Highlights from

European Respiratory Society

Congress 2018

Paris 15-19 September 2018

Late-breaking biologics

During the ERS 2018, long-term safety and efficacy data were presented from 2 ‘post-phase 3’ extension studies with approved anti-IL-5 biologics. The first study, COSMEX, evaluated the long-term safety and effectiveness of mepolizumab in an open label extension of the previous phase 3 COSMOS trials [50]. In this study, 339 patients with very severe, life-threatening, eosinophilic asthma received mepolizumab (100 mg every 4 weeks) for additionally up to 172 weeks.
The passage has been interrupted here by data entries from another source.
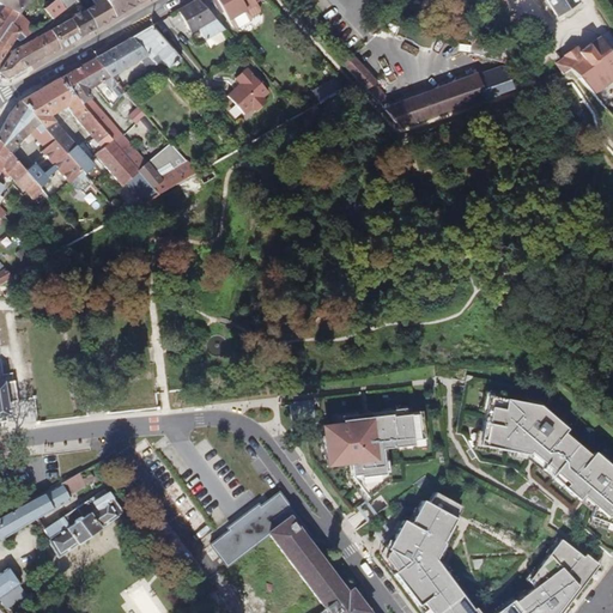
[(19,13),(28,0),(0,0),(0,4),(5,6),(0,13),(0,38),(18,13),(19,13)]
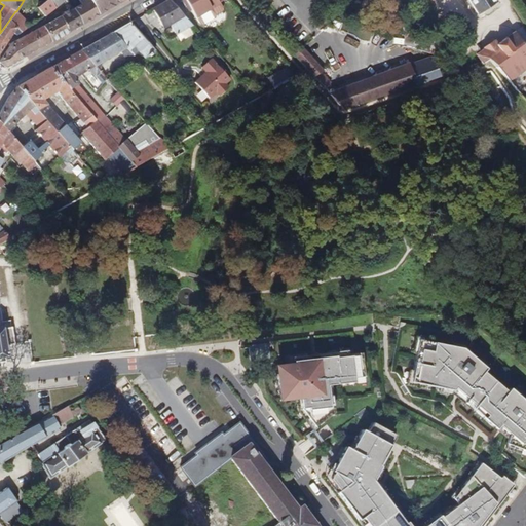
[(55,8),(49,0),(46,0),(38,7),(44,16),(55,8)]
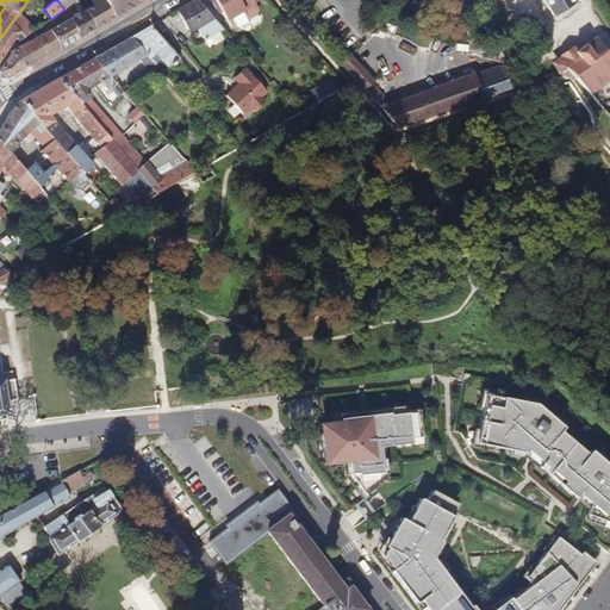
[(143,0),(91,0),(94,5),(85,10),(86,11),(95,29),(143,0)]
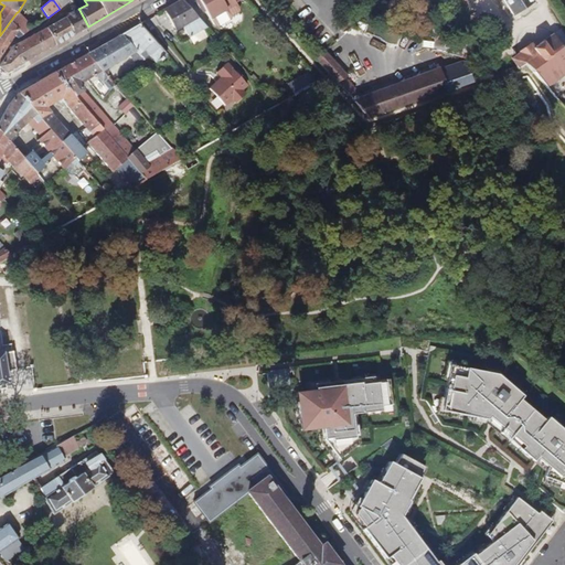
[(198,17),(182,0),(181,0),(164,10),(176,30),(182,25),(198,17)]
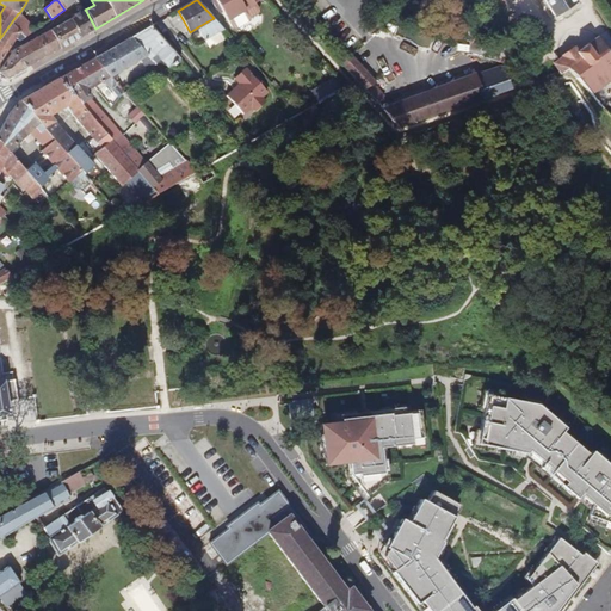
[(255,4),(253,0),(215,0),(227,20),(228,20),(233,29),(236,29),(250,22),(251,18),(259,13),(259,10),(255,4)]
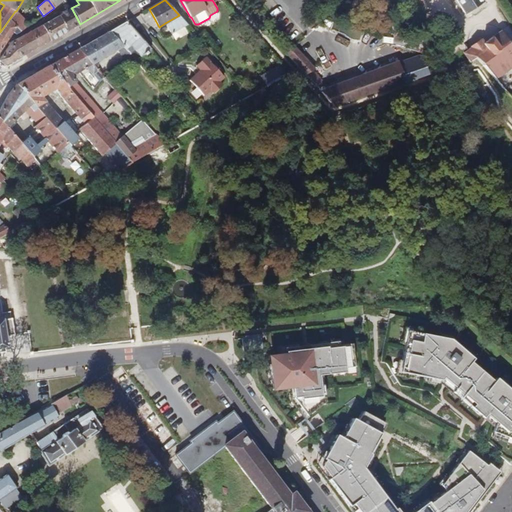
[(456,0),(466,14),(486,1),(485,0),(456,0)]
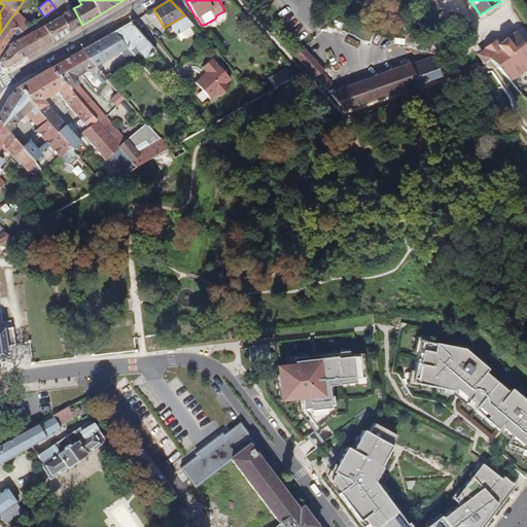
[(82,25),(74,9),(69,11),(61,16),(69,32),(82,25)]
Overall, 93% of patients reported on-treatment adverse events (AEs), which occurred with a frequency of >10%, similar to the previous shorter-term placebo-controlled trials. The frequency of serious AEs was low. Effectiveness of mepolizumab treatment was sustained with substantial reductions in exacerbation rates and oral corticosteroids use, for up to 4.5 years.

The second study, BORA, reported on the long-term safety and effectiveness of benralizumab during an extension of the previous phase 3 trials SIROCCO and CALIMA [51]. In this study, 793 patients with uncontrolled severe eosinophilic asthma were enrolled and 512 continued benralizumab (30 mg every 4 weeks or every 8 weeks), while 281 continued placebo for another 52 weeks as in their previous study. In the BORA study, benralizumab treatment showed similar safety and tolerability outcomes to those in the previous phase 3 trials. Only very few serious AEs were reported, leading to discontinuation in 2-3% of patients. Long-term effectiveness was also similar and consistent with preceding studies, with approximately 75% of patients on benralizumab remaining exacerbation-free.

  1. Albers F, et al. OA3566; ERS 2018; Paris, France.
  2. Busse BW, et al. OA3567; ERS 2018; Paris, France.